> [WHAT YOU WILL DO]:
Could you repeat all of the entries exactly, leaving out any pictures?

> [SUPPLIED DATA]:
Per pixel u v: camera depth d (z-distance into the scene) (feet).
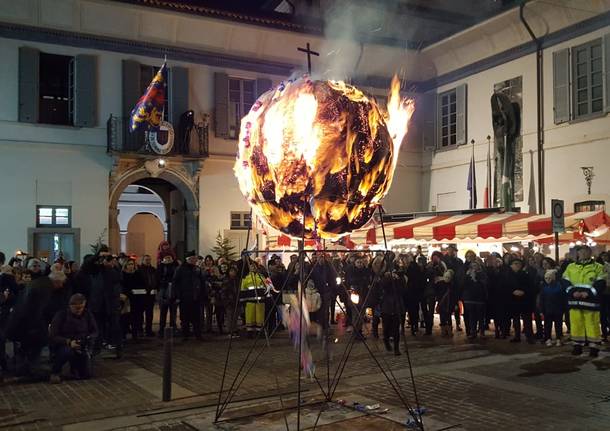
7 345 40.42
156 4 62.69
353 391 24.81
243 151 20.80
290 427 19.40
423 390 24.93
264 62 71.05
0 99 59.31
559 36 61.87
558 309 36.86
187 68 67.05
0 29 58.75
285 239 58.59
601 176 57.31
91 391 25.62
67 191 61.62
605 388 25.20
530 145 64.95
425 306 42.86
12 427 20.36
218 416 20.44
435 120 78.95
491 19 66.13
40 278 28.96
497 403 22.68
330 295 38.55
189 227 67.15
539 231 45.88
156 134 63.36
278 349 36.24
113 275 33.94
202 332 44.37
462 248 59.57
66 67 63.31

> [ANSWER BOX]:
Per pixel u v: camera depth d (z-distance into the scene) (feet).
7 345 40.42
156 4 62.69
353 391 24.81
243 151 20.80
290 427 19.40
423 390 24.93
264 62 71.05
0 99 59.31
559 36 61.87
558 309 36.86
187 68 67.05
0 29 58.75
285 239 58.59
601 176 57.31
91 391 25.62
67 191 61.62
605 388 25.20
530 145 64.95
425 306 42.86
12 427 20.36
218 416 20.44
435 120 78.95
491 19 66.13
40 278 28.96
497 403 22.68
330 295 38.55
189 227 67.15
539 231 45.88
156 134 63.36
278 349 36.24
113 275 33.94
202 332 44.37
462 248 59.57
66 67 63.31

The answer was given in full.